##### Document segment #####
It was a new opponent and I got Black. I chose Semi-Slav, the opening went well and I was comfortable with the placing of my pieces. I lost that feeling after 15. h3, seeing f4, f5 threat. I thought that I don’t want to think about it all the time and played Bf5. Computer suggests 15… Nc4, I considered it, but didn’t like spoiling my pawn structure. But after 16… Bd3 White is -1.22. Still I knew that I have good chances on the kingside.

On move 21 I missed d4! and then 22. exd4 Nf3+! winning exchange, because it’s mate after 23. Bxf3 Qxe1 24. Rxe1. Then I saw a rook sacrifice and after some checking went for it. Then I saw another strike – 27. d4.  I considered 28… Nh4+, computer prefers it, but played Nxg3.

Computer found another combination – 30. c2 with a win, I didn’t see it. Then I made a mistake playing 31… Ne4. Still I was better and his 34. Rdxf7 was a crucial mistake. He couldn’t take with the other rook, it was losing, but 34. Bc1 was keeping him alive, at least for some time. I saw 34… Bf6 right away. After move 36 I knew that the game was over, it became technical.

 

These games were played last Thursday and Monday, in rounds 4 of the respective tournaments. In both cases I had White and my opponents played Sicilian Defense. I didn’t find the right plan and made some tactical mistakes in both games.
#####
# Problems to solve:
A - From the chess game notes, output the passage starting at "On move 21 I" and ending at "over, it became technical.".
B - In the records, starting at the first line and ending at the line that contains "True or false: 本日融资买入额(元)", swap "Average" for "Mean". Write out only those lines, with nothing else changed.
##### Given data #####
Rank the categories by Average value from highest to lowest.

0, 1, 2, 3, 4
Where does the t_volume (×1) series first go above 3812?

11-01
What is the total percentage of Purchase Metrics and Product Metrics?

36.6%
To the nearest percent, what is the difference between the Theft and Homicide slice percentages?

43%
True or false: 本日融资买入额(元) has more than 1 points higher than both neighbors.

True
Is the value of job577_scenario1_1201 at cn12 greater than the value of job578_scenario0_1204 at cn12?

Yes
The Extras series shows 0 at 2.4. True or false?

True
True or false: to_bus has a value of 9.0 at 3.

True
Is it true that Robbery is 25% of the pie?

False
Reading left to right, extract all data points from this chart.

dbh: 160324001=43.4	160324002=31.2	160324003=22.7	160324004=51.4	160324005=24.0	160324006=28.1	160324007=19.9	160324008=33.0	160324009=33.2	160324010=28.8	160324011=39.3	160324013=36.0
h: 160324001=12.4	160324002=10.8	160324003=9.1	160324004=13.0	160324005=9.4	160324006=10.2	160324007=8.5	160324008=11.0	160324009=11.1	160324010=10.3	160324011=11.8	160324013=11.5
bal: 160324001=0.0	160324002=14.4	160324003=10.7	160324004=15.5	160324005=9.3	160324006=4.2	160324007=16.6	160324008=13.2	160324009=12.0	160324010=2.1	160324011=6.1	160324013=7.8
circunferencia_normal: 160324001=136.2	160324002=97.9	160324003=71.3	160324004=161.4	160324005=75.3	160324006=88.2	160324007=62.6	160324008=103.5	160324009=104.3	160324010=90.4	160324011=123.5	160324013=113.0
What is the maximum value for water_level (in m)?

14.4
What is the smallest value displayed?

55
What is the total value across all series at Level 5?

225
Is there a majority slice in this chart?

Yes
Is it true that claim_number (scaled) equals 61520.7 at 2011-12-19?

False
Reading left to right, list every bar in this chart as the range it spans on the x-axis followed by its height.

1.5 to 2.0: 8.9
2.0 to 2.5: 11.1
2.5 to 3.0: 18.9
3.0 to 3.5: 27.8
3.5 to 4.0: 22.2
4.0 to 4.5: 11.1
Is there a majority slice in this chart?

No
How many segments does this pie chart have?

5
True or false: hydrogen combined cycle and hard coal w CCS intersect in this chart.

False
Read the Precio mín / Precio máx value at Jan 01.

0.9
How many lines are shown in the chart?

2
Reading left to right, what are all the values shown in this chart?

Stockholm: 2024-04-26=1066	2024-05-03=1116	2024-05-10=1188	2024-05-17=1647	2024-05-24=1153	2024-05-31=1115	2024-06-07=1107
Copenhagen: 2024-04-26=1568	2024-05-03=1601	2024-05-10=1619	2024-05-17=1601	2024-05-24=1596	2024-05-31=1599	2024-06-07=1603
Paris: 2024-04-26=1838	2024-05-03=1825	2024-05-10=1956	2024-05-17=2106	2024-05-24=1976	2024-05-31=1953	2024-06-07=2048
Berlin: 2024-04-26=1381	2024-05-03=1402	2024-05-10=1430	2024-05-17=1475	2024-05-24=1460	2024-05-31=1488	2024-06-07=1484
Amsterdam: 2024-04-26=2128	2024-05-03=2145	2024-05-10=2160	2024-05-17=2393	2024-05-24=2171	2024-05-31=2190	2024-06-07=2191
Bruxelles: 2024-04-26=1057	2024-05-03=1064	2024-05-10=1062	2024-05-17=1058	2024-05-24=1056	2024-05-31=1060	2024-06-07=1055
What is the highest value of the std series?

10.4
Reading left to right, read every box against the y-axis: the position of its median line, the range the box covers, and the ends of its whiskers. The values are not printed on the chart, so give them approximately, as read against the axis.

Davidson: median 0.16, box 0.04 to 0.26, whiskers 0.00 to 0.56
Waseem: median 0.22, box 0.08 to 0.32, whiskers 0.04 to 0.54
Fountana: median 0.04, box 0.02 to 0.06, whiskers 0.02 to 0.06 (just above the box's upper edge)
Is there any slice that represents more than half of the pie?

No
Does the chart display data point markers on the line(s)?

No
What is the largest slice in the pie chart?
#####
# Answers given:
A -
On move 21 I missed d4! and then 22. exd4 Nf3+! winning exchange, because it’s mate after 23. Bxf3 Qxe1 24. Rxe1. Then I saw a rook sacrifice and after some checking went for it. Then I saw another strike – 27. d4.  I considered 28… Nh4+, computer prefers it, but played Nxg3.

Computer found another combination – 30. c2 with a win, I didn’t see it. Then I made a mistake playing 31… Ne4. Still I was better and his 34. Rdxf7 was a crucial mistake. He couldn’t take with the other rook, it was losing, but 34. Bc1 was keeping him alive, at least for some time. I saw 34… Bf6 right away. After move 36 I knew that the game was over, it became technical.

B -
Rank the categories by Mean value from highest to lowest.

0, 1, 2, 3, 4
Where does the t_volume (×1) series first go above 3812?

11-01
What is the total percentage of Purchase Metrics and Product Metrics?

36.6%
To the nearest percent, what is the difference between the Theft and Homicide slice percentages?

43%
True or false: 本日融资买入额(元) has more than 1 points higher than both neighbors.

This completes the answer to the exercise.